God, I love an active ingredient! Where once creams and serums and liquids and so forth were basically prettily-packaged exercises in pointlessness encased in marketing copy and sparkle and a vague hope of surface-level moisturisation; now, they’re turbo charged! With science! And acid!. And percentages, and oh! I love that. I especially love a warning on overuse in the instructions leaflet? It’s like with Ibuprofen and booze; if you’ve got to exercise moderation, you know it’s gonna work. I even like it when a new thing slightly stings on application… I’m some kind of product pervert, I guess.
At the same time: active ingredients are complex. How do you know which your skin requires? Azeliac, or multipeptides? Mendelic, or Salicylic? New brands like The Ordinaryand Garden of Wisdom have massively reduced the cost of these products, technically democratising them, bringing them to the masses… But they’ve also brought a whole new distracting lexicon of efficacity to the game, along with the impulse to just screw it and try it all simultaneously, because it’s so goddamn cheap and readily available online… But that’s not necessarily a good idea. Unless red raw and flaking skin is your end game.
The only way to truly establish which active ingredients are right for your skin, is to first see a dermatologist, which is faffy and expensive and terribly limited in terms of instant gratification - but I would do it, if you can. If you can’t: many interviews and appointments with dermatologists and facialists of my own have left me with the impression one particular active ingredient is appropriate for most of us, and that’s Vitamin C. Dr Sarah Tonks for example, the woman I see for Botox, because she’s ace, and I have a possibly completely unfair prejudice about trusting other women to inject my face more than I would men… But that’s for another column. ANYWAY. Dr Tonks says: “Vitamin C is such a versatile skincare ingredient because it helps to reduce any pigmented areas of the skin, reduce inflammation and makes the skin brighter. It also helps to prevent further damage from UV and environmental factors.”
Alright, then.
A lot of products claim to have Vitamin C, but some have more, of a better quality, and a higher absorption rate, than others. Skinceuticals CE Ferulic is an old fave of mine, a curious-smelling liquid you pipette onto your face, via your fingertips, which will honk for the rest of the day, which is how you know it’s good. Someone intensely knowledgeable once told me to be wary of pleasant-smelling products, because nice aroma is an indication manufacturers have focused on that superficial concern, to the likely detriment of other, more useful concerns. I’ve used SkinCeutical’s CE Ferulic (£135) for the last two years, and have without question registered a refining in the quality of my skin: a reduction in semi-palpable qualities like dullness and slackness; a decent boost on the glow.

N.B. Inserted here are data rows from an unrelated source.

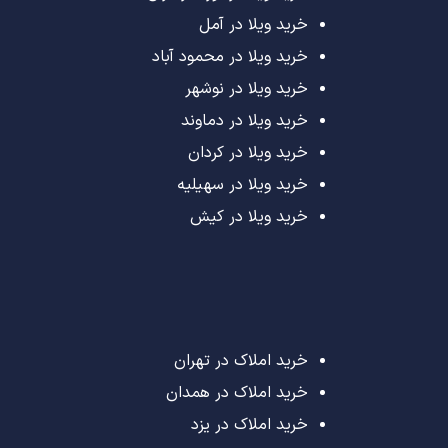
خرید ویلا در آمل
خرید ویلا در محمود آباد
خرید ویلا در نوشهر
خرید ویلا در دماوند
خرید ویلا در کردان
خرید ویلا در سهیلیه
خرید ویلا در کیش
خرید املاک در تهران
خرید املاک در همدان
خرید املاک در یزد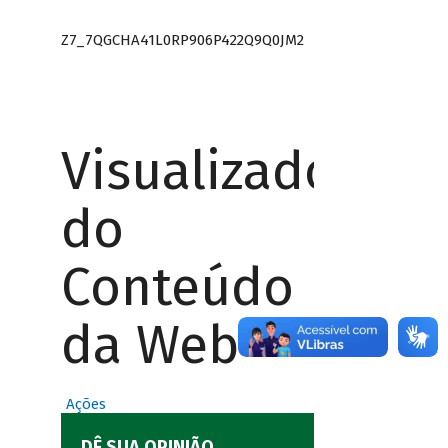
Z7_7QGCHA41L0RP906P422Q9Q0JM2
Visualizador
do
Conteúdo
da Web
Ações
DÊ SUA OPINIÃO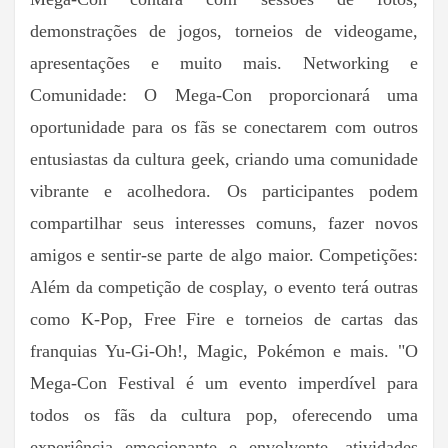
demonstrações de jogos, torneios de videogame,
apresentações e muito mais. Networking e
Comunidade: O Mega-Con proporcionará uma
oportunidade para os fãs se conectarem com outros
entusiastas da cultura geek, criando uma comunidade
vibrante e acolhedora. Os participantes podem
compartilhar seus interesses comuns, fazer novos
amigos e sentir-se parte de algo maior. Competições:
Além da competição de cosplay, o evento terá outras
como K-Pop, Free Fire e torneios de cartas das
franquias Yu-Gi-Oh!, Magic, Pokémon e mais. "O
Mega-Con Festival é um evento imperdível para
todos os fãs da cultura pop, oferecendo uma
experiência emocionante e envolvente, atividades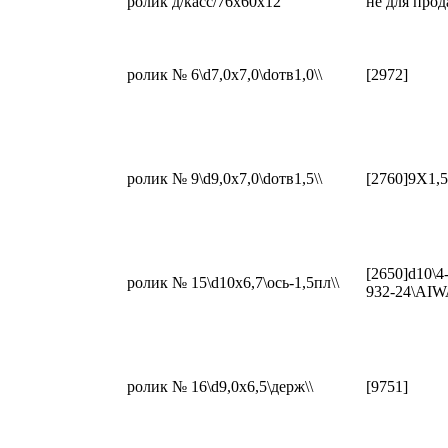
ролик д/касс/76x60x12
не для про
ролик № 6\d7,0x7,0\dотв1,0\\
[2972]
ролик № 9\d9,0x7,0\dотв1,5\\
[2760]9X1,5
[2650]d10\4
ролик № 15\d10x6,7\ось-1,5пл\\
932-24\AIW
ролик № 16\d9,0x6,5\держ\\
[9751]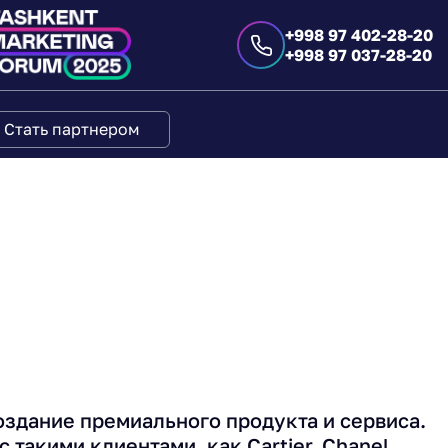
+998 97 402-28-20
+998 97 037-28-20
Стать партнером
оздание премиального продукта и сервиса.
с такими клиентами, как Cartier, Chanel,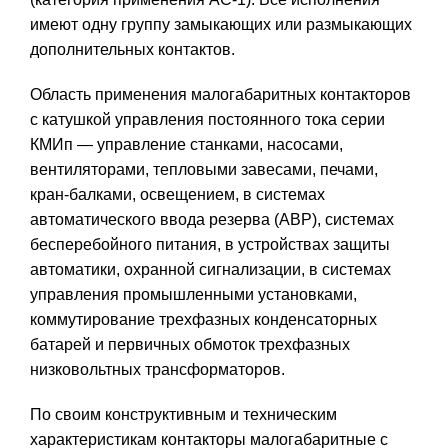
имеют одну группу замыкающих или размыкающих
дополнительных контактов.
Область применения малогабаритных контакторов
с катушкой управления постоянного тока серии
КМИп — управление станками, насосами,
вентиляторами, тепловыми завесами, печами,
кран-балками, освещением, в системах
автоматического ввода резерва (АВР), системах
бесперебойного питания, в устройствах защиты
автоматики, охранной сигнализации, в системах
управления промышленными установками,
коммутирование трехфазных конденсаторных
батарей и первичных обмоток трехфазных
низковольтных трансформаторов.
По своим конструктивным и техническим
характеристикам контакторы малогабаритные с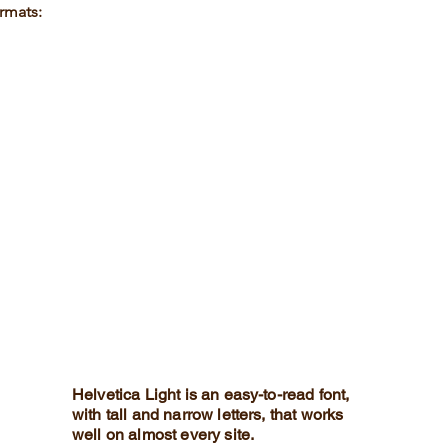
rmats:
Helvetica Light is an easy-to-read font,
with tall and narrow letters, that works
well on almost every site.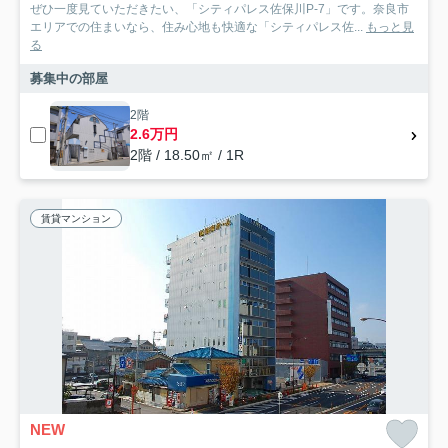
ぜひ一度見ていただきたい、「シティパレス佐保川P-7」です。奈良市
エリアでの住まいなら、住み心地も快適な「シティパレス佐...
もっと見
る
募集中の部屋
2階
2.6万円
2階 / 18.50㎡ / 1R
賃貸マンション
NEW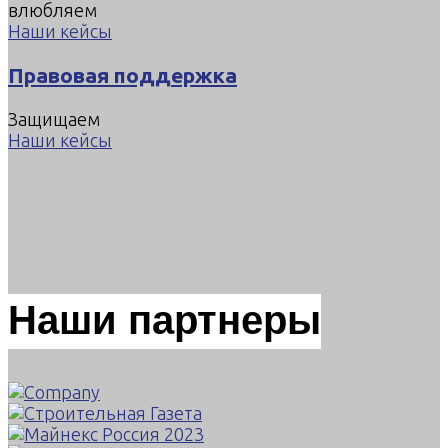
влюбляем
Наши кейсы
Правовая поддержка
Защищаем
Наши кейсы
Наши партнеры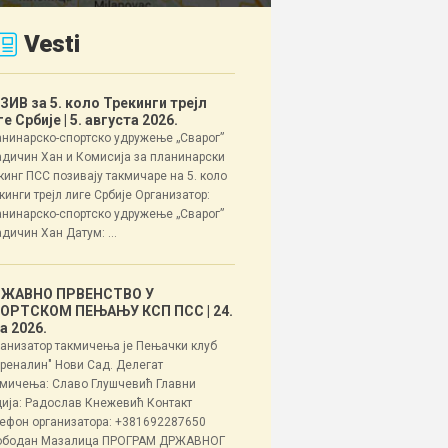
Vesti
ЗИВ за 5. коло Трекинги трејл
ге Србије
| 5. августа 2026.
нинарско-спортско удружење „Сварог”
дичин Хан и Комисија за планинарски
кинг ПСС позивају такмичаре на 5. коло
кинги трејл лиге Србије Организатор:
нинарско-спортско удружење „Сварог”
дичин Хан Датум: ...
ЖАВНО ПРВЕНСТВО У
ОРТСКОМ ПЕЊАЊУ КСП ПСС
| 24.
ла 2026.
анизатор такмичења је Пењачки клуб
реналин" Нови Сад. Делегат
мичења: Славо Глушчевић Главни
ија: Радослав Кнежевић Контакт
ефон организатора: +381692287650
ободан Мазалица ПРОГРАМ ДРЖАВНОГ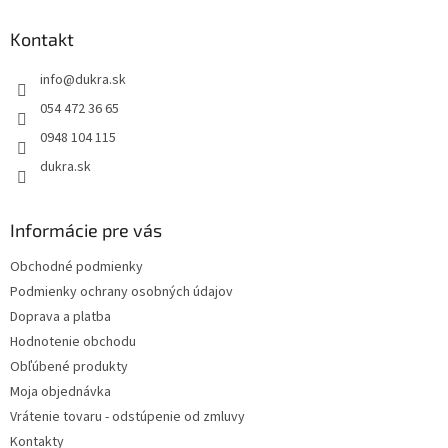
d
p
a
ä
Kontakt
c
t
i
info
@
dukra.sk
i
e
p
e
054 472 36 65
r
0948 104 115
v
k
dukra.sk
y
v
ý
Informácie pre vás
p
i
Obchodné podmienky
s
Podmienky ochrany osobných údajov
u
Doprava a platba
Hodnotenie obchodu
Obľúbené produkty
Moja objednávka
Vrátenie tovaru - odstúpenie od zmluvy
Kontakty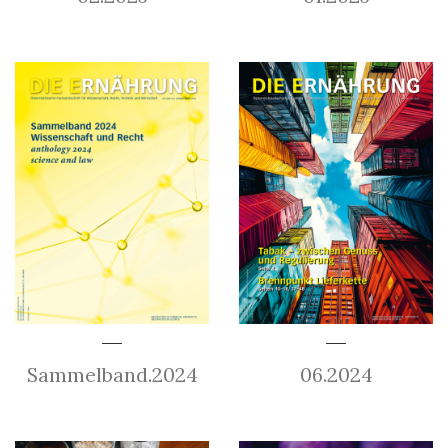
Sammelband.2024
06.2024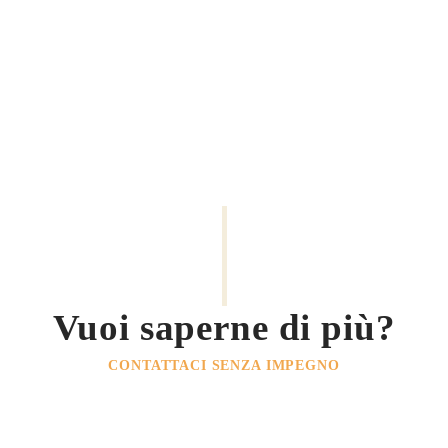
Vuoi saperne di più?
CONTATTACI SENZA IMPEGNO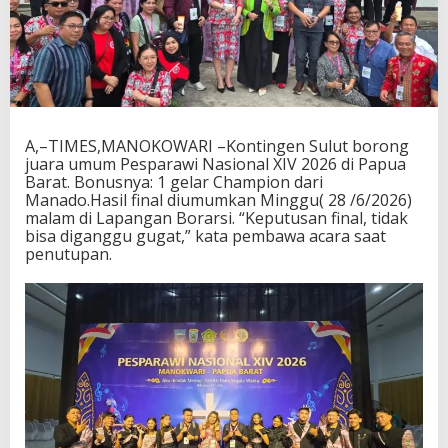
A,–TIMES,MANOKOWARI –Kontingen Sulut borong
juara umum Pesparawi Nasional XIV 2026 di Papua
Barat. Bonusnya: 1 gelar Champion dari
Manado.Hasil final diumumkan Minggu( 28 /6/2026)
malam di Lapangan Borarsi. “Keputusan final, tidak
bisa diganggu gugat,” kata pembawa acara saat
penutupan.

I’ve tried others (because SkinCeuticals is expensive), and been impressed by the results of The Ordinary Vitamin C Suspension 23% (£5.75), if less enamoured by its texture. It’s a tad gritty, which again is an indication that manufacturers have concerned themselves with efficacity over charm, which is actually good… I’m just a bit of a princess about it. I’ve more recently discovered Garden of Wisdom’s Vitamin C Serum 23% with Ferulic Acid (£10), which is creamier than SkinCeutical’s CE Ferulic, but less gritty than The Ordinary’s, and which (so far), seems to do the job.
Would I spend my own money on it?
Some of it, for sure. I’d grin and bear it with SkinCeuticals epic price tag because I really trust it, and I’d actively enjoy giving over my PayPal account to Garden of Wisdom. But I’d probably give The Ordinary a swerve.